Faculty; Community Engagement; Diversity; Social Work

A new effort from two centers at the Brown School aims to encourage people from traditionally undercounted communities to complete the 2020 U.S. Census.

As of April 3, the 2020 Census household self-response rate for St. Louis City was at 34%, well below the 51.7% and 43.2% self-response rates for St. Louis County and Missouri.
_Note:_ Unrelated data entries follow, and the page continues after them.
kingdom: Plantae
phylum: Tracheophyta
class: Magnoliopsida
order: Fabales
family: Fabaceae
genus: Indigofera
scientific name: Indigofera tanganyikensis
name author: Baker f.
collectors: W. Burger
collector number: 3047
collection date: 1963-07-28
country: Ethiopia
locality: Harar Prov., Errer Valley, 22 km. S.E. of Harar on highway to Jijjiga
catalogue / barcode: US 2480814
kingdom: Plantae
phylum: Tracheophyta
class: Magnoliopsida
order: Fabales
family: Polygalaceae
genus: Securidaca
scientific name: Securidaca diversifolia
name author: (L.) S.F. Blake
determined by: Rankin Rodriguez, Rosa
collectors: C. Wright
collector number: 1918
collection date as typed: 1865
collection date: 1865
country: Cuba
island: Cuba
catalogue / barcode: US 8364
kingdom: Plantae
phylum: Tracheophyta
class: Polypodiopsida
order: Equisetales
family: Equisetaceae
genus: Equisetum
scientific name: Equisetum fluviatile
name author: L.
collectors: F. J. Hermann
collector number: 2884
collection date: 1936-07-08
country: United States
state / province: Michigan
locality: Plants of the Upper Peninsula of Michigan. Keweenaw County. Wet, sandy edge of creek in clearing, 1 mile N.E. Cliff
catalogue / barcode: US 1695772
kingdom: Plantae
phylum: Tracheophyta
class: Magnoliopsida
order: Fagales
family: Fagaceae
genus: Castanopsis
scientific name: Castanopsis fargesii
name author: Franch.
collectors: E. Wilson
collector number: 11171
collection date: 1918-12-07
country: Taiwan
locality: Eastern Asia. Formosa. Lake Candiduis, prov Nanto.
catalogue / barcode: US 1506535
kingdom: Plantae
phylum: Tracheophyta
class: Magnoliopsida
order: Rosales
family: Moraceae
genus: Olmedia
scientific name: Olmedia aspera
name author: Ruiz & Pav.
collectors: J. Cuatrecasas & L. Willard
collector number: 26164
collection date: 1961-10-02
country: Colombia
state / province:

HomeGrown STL— a university-community partnership that aims to eliminate the disparities facing black boys and young men in the region— is challenging Black fraternities, sororities and social organizations to document a count of every Black male household among their members by April 30, 2020. The 2020 Census Challenge will use community partnerships, social media, virtual stickers and friendly competitions toward a goal of 100 percent participation.

“We are especially focused on making sure that black males ages 18-29 are counted in their households,” said Sean Joe, principal director of HomeGrown StL, the associate dean for faculty and research, and the Benjamin E. Youngdahl Professor of Social Development at the Brown School. The effort is also being led by Gena McClendon, PhD, voter engagement director at the School’s Center for Social Development.

The Kathryn M. Buder Center for American Indian Studies is also working hard to make sure American Indian and Alaska Native people are included in the census count. Through a grant from the St. Louis Regional Census Fund, the team is working to provide information as well as to help Native Americans be counted more accurately.

“The census is an opportunity for us to stand up and be counted,” said Kellie Thompson, Director of the Buder Center. “We need to make sure our communities get the funding they need to improve roads, schools, hospitals, and more.”

Cynthia Williams, assistant dean for community partnerships at the Brown School, said the census effort was important because governments allocate funding and other resources to communities based on the census. “Public resources on the local, state and federal levels will be determined based on the 2020 Census for the next 10 years,” she said. It is critically important that every man, woman and child be counted, particularly in low-income households and communities of color.”